_PASSAGE TO READ_.
Content starts

Title Ann and Chris
Two-Sentence Summary As Ann and Chris prepare to leave Pawnee, their friends try to find the perfect way say goodbye. For Ben, that means getting Chris a gift that’s as thoughtful as his goodbye gifts to all his friends, and for Leslie, that means trying to finally break ground on Pawnee Commons and make good on a pinky promise she made Ann at the very beginning of their friendship.
Favorite Line “Oh Ann Perkins, you perfect sunflower. You totally changed me, you know?” (Leslie)
My Thoughts This season of Parks and Recreation has been about big changes: Leslie got recalled, Ben became city manager, Ron got married, Tom took on a new role as business liaison, Andy spent time working in Europe, and even Pawnee itself underwent a huge change by merging with Eagleton. And then there were Chris and Ann—starting a family, getting engaged (and un-engaged), and deciding to move to Michigan.
Many of those big changes didn’t amount to much in terms of emotional impact for the audience, which is strange considering Parks and Rec’s ability to shoot for the heart unlike any other show on television. But I should have known better than to doubt this show—even after a weak episode like “Farmers Market.” When Parks and Rec swings for the fences in terms of emotional impact, the result is never a strikeout. In fact, it’s usually a homerun. And in some cases, like “Ann and Chris,” it’s a walk-off grand slam.
(Sorry about all the baseball references. Sometimes I just really like extended sports metaphors.)

Content ends

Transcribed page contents
Content starts

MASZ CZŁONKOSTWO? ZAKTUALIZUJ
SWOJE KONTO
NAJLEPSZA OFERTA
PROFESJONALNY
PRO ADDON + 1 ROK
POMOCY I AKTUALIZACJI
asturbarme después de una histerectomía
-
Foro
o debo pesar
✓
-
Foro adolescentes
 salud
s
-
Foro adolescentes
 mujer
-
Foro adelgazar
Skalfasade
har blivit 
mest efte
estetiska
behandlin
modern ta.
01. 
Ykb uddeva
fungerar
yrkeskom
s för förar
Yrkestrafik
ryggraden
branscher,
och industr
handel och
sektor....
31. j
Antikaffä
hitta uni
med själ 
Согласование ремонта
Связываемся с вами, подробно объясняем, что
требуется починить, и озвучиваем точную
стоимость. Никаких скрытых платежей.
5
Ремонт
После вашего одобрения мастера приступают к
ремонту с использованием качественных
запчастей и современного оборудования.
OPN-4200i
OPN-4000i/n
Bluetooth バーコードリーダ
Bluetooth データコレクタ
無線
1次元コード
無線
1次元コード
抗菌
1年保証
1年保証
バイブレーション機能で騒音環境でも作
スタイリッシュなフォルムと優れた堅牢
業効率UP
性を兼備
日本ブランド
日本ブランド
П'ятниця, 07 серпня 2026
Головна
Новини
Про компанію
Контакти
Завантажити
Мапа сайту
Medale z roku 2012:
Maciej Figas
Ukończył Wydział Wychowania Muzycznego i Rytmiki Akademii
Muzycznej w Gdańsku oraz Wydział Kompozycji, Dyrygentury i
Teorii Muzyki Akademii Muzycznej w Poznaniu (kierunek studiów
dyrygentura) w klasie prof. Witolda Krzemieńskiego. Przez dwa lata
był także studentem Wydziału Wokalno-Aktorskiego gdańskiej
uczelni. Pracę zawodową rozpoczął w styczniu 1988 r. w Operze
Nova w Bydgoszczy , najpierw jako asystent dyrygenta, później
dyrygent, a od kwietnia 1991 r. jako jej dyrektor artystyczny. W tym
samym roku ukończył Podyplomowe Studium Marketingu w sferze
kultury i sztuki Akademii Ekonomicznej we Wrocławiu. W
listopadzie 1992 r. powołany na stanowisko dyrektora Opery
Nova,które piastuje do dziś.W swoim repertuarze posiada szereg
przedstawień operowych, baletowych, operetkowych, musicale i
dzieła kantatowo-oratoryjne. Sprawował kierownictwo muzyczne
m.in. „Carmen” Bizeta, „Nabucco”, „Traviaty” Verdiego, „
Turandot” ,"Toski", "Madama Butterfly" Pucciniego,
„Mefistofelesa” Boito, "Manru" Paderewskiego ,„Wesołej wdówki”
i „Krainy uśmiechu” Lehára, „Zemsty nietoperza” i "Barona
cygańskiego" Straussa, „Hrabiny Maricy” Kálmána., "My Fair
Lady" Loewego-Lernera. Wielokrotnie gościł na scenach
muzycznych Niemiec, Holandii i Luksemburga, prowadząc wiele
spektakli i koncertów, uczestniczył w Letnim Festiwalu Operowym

Content ends

Copy the full review of the "Ann and Chris" episode word for word, from the title line to the closing remark about baseball references. These records were taken from a separate source.

Title Ann and Chris
Two-Sentence Summary As Ann and Chris prepare to leave Pawnee, their friends try to find the perfect way say goodbye. For Ben, that means getting Chris a gift that’s as thoughtful as his goodbye gifts to all his friends, and for Leslie, that means trying to finally break ground on Pawnee Commons and make good on a pinky promise she made Ann at the very beginning of their friendship.
Favorite Line “Oh Ann Perkins, you perfect sunflower. You totally changed me, you know?” (Leslie)
My Thoughts This season of Parks and Recreation has been about big changes: Leslie got recalled, Ben became city manager, Ron got married, Tom took on a new role as business liaison, Andy spent time working in Europe, and even Pawnee itself underwent a huge change by merging with Eagleton. And then there were Chris and Ann—starting a family, getting engaged (and un-engaged), and deciding to move to Michigan.
Many of those big changes didn’t amount to much in terms of emotional impact for the audience, which is strange considering Parks and Rec’s ability to shoot for the heart unlike any other show on television. But I should have known better than to doubt this show—even after a weak episode like “Farmers Market.” When Parks and Rec swings for the fences in terms of emotional impact, the result is never a strikeout. In fact, it’s usually a homerun. And in some cases, like “Ann and Chris,” it’s a walk-off grand slam.
(Sorry about all the baseball references. Sometimes I just really like extended sports metaphors.)